◆ Work instruction ◆
When a line in the records contains the string "following", copy that line.

Saved entries:
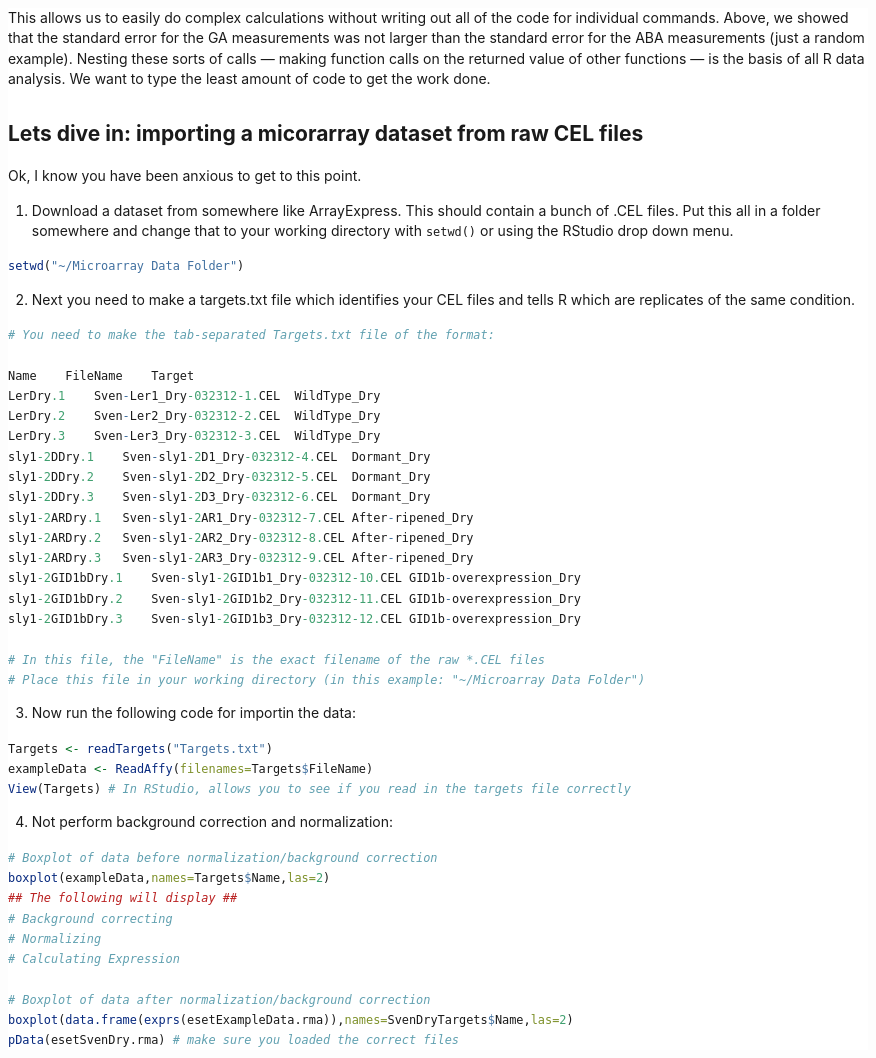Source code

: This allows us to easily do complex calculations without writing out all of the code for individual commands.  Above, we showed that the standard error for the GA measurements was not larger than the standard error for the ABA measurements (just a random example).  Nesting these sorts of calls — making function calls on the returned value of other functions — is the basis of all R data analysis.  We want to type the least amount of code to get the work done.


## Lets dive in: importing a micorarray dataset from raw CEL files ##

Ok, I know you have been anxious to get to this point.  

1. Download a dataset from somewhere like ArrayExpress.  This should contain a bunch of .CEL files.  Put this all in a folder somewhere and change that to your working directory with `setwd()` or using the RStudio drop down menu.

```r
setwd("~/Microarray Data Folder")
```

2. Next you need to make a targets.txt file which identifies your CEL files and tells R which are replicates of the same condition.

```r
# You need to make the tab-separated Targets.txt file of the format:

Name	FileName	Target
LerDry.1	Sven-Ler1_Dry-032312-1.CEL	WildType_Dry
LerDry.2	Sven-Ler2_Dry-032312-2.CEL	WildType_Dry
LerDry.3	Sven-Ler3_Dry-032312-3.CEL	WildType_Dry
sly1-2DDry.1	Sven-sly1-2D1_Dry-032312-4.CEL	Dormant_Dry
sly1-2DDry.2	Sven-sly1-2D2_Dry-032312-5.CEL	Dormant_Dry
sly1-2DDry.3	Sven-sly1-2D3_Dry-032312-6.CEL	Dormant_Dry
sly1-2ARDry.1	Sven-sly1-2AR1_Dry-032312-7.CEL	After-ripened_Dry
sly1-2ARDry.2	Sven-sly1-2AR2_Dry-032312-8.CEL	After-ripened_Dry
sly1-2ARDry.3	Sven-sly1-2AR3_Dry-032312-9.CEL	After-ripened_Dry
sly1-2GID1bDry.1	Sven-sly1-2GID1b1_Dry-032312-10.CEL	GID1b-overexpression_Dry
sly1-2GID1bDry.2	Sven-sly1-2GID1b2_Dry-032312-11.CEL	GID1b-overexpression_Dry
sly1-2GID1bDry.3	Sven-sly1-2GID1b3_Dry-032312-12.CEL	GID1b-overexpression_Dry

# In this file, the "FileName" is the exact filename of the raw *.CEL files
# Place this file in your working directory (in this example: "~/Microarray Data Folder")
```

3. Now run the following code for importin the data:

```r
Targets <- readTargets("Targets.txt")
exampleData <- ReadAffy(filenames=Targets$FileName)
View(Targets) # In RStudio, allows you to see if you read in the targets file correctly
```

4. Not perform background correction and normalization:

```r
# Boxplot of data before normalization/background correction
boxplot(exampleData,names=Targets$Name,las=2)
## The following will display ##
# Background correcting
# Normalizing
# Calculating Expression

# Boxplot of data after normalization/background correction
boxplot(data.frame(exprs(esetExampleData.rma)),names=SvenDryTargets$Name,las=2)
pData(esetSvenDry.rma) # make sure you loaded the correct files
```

◆ Response to this task ◆
3. Now run the following code for importin the data:
## The following will display ##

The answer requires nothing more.